A product vision statement intends to serve as a source of truth that will guide development. It also acts as a reminder to all stakeholders involved in a product’s development (the product team, development, executive staff, marketing, etc.) about the shared objective they’re aiming for with this product.
Getting your product vision statement right is crucial if you want to ensure complete alignment and clarity throughout the development teams, stakeholders, and other relevant parties. To achieve this, you need to make sure your product vision board includes the following 4 principles:
Customer-focused: You’re not building this product to sit unused in a vault somewhere. You’re building it for your customers, new and old. Your product vision statement needs to clearly represent this and focus on customer needs.
Ambition: You don’t need to shoot for the moon, but your product vision strategy should aim to go above your team’s current abilities. If you push your team a little extra on each project, they gain personal improvement while your deliverables become better and better,
Differentiation: Your product vision statement should make it clear how this product will give the company an edge over its competitors.

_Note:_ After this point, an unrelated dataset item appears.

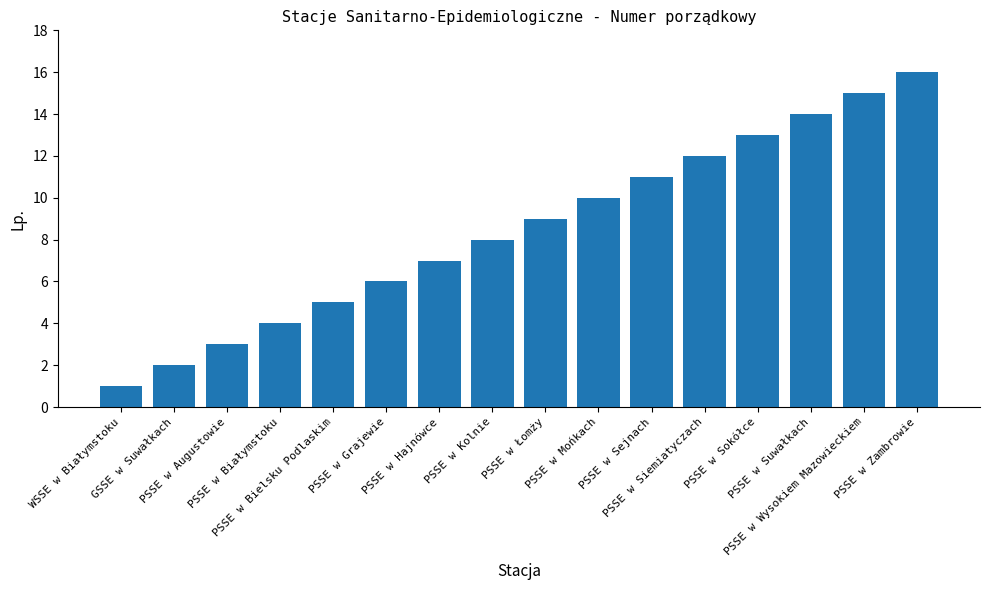

What is the smallest value displayed?

1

The Future: What do you want people to think about your product in the future? What legacy should this product aim for?
Now, the product vision statement doesn’t need to explicitly state all of these things, but it should make these points clear.
If you’ve never written a product vision statement before, then a tried-and-tested template can be useful to get the process started.
A basic product vision template might look like this:
This a product for…
Who needs to…
The [product name] is a [product category]
That [benefit delivered by the product]
Unlike [your primary competitor]
Our product [your USP or primary differentiating feature]
Filling in the blanks above should help shape your product vision statement, but remember, the product vision statement is the cornerstone of your product strategy. It will inspire your team, inform your roadmap and even affect day-to-day decision-making, so product managers need to take the appropriate amount of care while writing and crafting the product vision statement.
You may also need to return to your product vision board, template, or statement as the competitive landscape changes or as your users’ needs evolve.